As is our family tradition, every birthday is celebrated with a special birthday breakfast, usually picnic style in the bedroom of the birthday person. This Christmas we extended it to a celebrate the birth of Christ...all warm and cozy in front our fireplace. And today, you guess it, our family enjoyed a special breakfast (for dinner) in honor of Dr. Martin Luther King, Jr. around the dinner table. In addition to the delicious food pictured below, we enjoyed some fun conversation inspired by the food, which was inspired by this important holiday.
It has come to be expected by our kids that birthday breakfasts include cinnamon rolls (we usually for the Pillsbury kind with orange glaze). Because this is now a staple celebratory pastry and I really want to reduce the amount of processed foods we eat, it was on of my bucket list of recipes to learn for this year. I followed this recipe and love the use of orange juice and orange zest. Buh-bye Pillsbury.
With some of the leftover juice, I sprinkled it on our fruit salad. We usually do one very "fun" fruit for birthday breakfast (like mango), but a fruit salad teaches us a lot about appreciation of diversity. The different shapes, colors, textures, and tastes of all the fruit are what makes fruit salad so great!

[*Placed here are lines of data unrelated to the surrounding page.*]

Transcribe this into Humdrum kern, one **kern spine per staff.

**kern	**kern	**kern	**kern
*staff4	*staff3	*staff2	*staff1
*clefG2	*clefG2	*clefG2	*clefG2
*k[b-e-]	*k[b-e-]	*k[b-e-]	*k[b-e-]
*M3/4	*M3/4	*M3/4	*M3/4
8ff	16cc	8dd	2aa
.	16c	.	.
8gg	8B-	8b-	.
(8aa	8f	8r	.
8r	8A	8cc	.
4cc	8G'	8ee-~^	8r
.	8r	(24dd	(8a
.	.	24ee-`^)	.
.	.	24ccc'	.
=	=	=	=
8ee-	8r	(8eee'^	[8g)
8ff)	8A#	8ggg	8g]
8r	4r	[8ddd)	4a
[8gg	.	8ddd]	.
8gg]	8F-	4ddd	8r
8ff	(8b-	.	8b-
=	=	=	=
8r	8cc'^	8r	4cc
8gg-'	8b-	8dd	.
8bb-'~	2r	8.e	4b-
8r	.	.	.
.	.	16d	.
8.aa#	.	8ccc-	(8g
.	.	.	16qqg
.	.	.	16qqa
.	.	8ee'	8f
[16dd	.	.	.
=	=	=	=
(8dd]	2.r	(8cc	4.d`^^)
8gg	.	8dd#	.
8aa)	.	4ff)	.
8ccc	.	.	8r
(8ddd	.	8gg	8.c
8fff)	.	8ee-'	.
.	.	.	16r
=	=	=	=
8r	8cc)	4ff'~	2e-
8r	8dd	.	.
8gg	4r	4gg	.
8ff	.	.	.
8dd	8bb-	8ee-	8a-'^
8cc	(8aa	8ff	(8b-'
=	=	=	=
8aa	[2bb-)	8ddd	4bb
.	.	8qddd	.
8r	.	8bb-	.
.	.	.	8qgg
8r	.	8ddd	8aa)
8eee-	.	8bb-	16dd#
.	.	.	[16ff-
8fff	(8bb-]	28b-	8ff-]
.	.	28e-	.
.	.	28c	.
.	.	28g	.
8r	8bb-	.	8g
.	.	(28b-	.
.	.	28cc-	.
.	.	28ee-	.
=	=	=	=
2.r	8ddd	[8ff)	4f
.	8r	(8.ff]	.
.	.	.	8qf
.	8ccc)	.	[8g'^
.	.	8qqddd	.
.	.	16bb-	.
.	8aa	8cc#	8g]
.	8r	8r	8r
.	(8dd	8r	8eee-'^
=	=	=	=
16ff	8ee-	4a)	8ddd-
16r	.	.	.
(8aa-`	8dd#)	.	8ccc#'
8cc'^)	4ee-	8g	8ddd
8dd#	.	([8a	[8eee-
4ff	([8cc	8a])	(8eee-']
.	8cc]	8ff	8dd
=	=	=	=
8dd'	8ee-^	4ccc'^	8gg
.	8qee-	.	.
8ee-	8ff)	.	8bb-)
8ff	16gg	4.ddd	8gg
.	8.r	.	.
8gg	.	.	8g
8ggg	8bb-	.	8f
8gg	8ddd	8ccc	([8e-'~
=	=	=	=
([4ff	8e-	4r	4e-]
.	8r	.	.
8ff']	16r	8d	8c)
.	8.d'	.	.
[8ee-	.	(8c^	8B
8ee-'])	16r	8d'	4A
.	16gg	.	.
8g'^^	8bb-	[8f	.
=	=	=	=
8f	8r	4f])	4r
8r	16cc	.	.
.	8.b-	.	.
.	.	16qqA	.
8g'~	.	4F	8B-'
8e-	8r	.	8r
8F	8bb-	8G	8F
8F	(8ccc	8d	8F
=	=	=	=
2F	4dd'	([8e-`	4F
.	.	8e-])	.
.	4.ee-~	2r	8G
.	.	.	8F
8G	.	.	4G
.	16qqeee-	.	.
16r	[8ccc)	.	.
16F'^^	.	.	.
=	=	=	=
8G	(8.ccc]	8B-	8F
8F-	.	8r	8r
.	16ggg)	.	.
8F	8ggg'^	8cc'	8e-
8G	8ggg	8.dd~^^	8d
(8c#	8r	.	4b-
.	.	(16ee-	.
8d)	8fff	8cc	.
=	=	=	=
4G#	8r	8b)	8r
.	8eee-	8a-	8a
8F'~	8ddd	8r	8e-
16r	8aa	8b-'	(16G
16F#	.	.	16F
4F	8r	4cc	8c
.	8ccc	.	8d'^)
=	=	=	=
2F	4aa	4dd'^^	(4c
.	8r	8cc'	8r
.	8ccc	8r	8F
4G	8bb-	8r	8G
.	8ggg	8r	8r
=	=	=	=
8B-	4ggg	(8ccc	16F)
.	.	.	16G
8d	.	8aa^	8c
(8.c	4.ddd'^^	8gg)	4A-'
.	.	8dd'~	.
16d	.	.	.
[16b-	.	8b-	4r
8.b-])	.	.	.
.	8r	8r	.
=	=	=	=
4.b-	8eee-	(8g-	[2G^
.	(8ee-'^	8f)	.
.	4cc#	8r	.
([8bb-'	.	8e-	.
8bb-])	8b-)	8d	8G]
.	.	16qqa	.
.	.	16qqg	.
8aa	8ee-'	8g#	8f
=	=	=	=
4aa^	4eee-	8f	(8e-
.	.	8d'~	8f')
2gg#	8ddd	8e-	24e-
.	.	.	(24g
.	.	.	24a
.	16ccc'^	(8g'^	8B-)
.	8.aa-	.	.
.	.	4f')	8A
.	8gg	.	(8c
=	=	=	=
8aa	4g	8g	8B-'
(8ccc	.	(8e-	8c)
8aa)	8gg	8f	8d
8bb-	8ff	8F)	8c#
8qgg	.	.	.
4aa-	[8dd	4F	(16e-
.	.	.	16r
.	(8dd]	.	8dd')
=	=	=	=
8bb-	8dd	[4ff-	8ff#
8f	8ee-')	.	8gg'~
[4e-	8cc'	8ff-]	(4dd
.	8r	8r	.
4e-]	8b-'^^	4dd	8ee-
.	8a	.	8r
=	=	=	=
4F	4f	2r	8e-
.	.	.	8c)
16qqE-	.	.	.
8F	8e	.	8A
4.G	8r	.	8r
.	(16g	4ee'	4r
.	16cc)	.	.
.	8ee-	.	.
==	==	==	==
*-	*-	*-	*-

I didn't mention this to the kids, but it makes me cringe to hear the US referred to as "the melting pot." It sounds like we're all supposed to be exactly the same...kinda like if you pureed my fruit salad. Then you can't appreciate all the unique things that each fruit contributes!
Next going clockwise is a fried egg. You've probably heard of the children's activity where you show them a brown egg and a white egg and talk about how we make look different on the outside, but inside we're all the same. I can see this going wrong...another "We're-all-the-same" "Our-differences-don't-matter" type-thing. In my opinion, differences do matter, and we should recognize them and appreciate them. So we did. Quite simply, different hens make different eggs, as do ducks, geese, etc. Then Bo transitioned to the more complex issue of judging by first appearances and also brought in MLK's famous quote, "I have a dream that my four little children will one day live in a nation where they will not be judged by the color of their skin, but by the content of their character." We couldn't tell much difference between the two hen eggs based on what was on the inside. The colors and sizes were slightly different, but both kinds were good enough to eat. Once we cooked them, we couldn't tell which was which too, but everyone gladly ate what they were served.
Lastly, we had bacon. We made no significant connection there. It's just another special treat for a special day!
In a future posts, I'll review what we have been doing for the past week or so to teach about Dr. Martin Luther King and also emphasize of the importance of this national holiday. I hope you had a great day off, if you did! If you didn't do something meaningful to you or to your family in honor of MLK yet, I encourage you to do it. It's not too late! It doesn't need to be grand either. Let's just somehow recognize the impact Dr. King has had on this country and the civil rights movement. Let me know how you celebrated too! I like getting new ideas.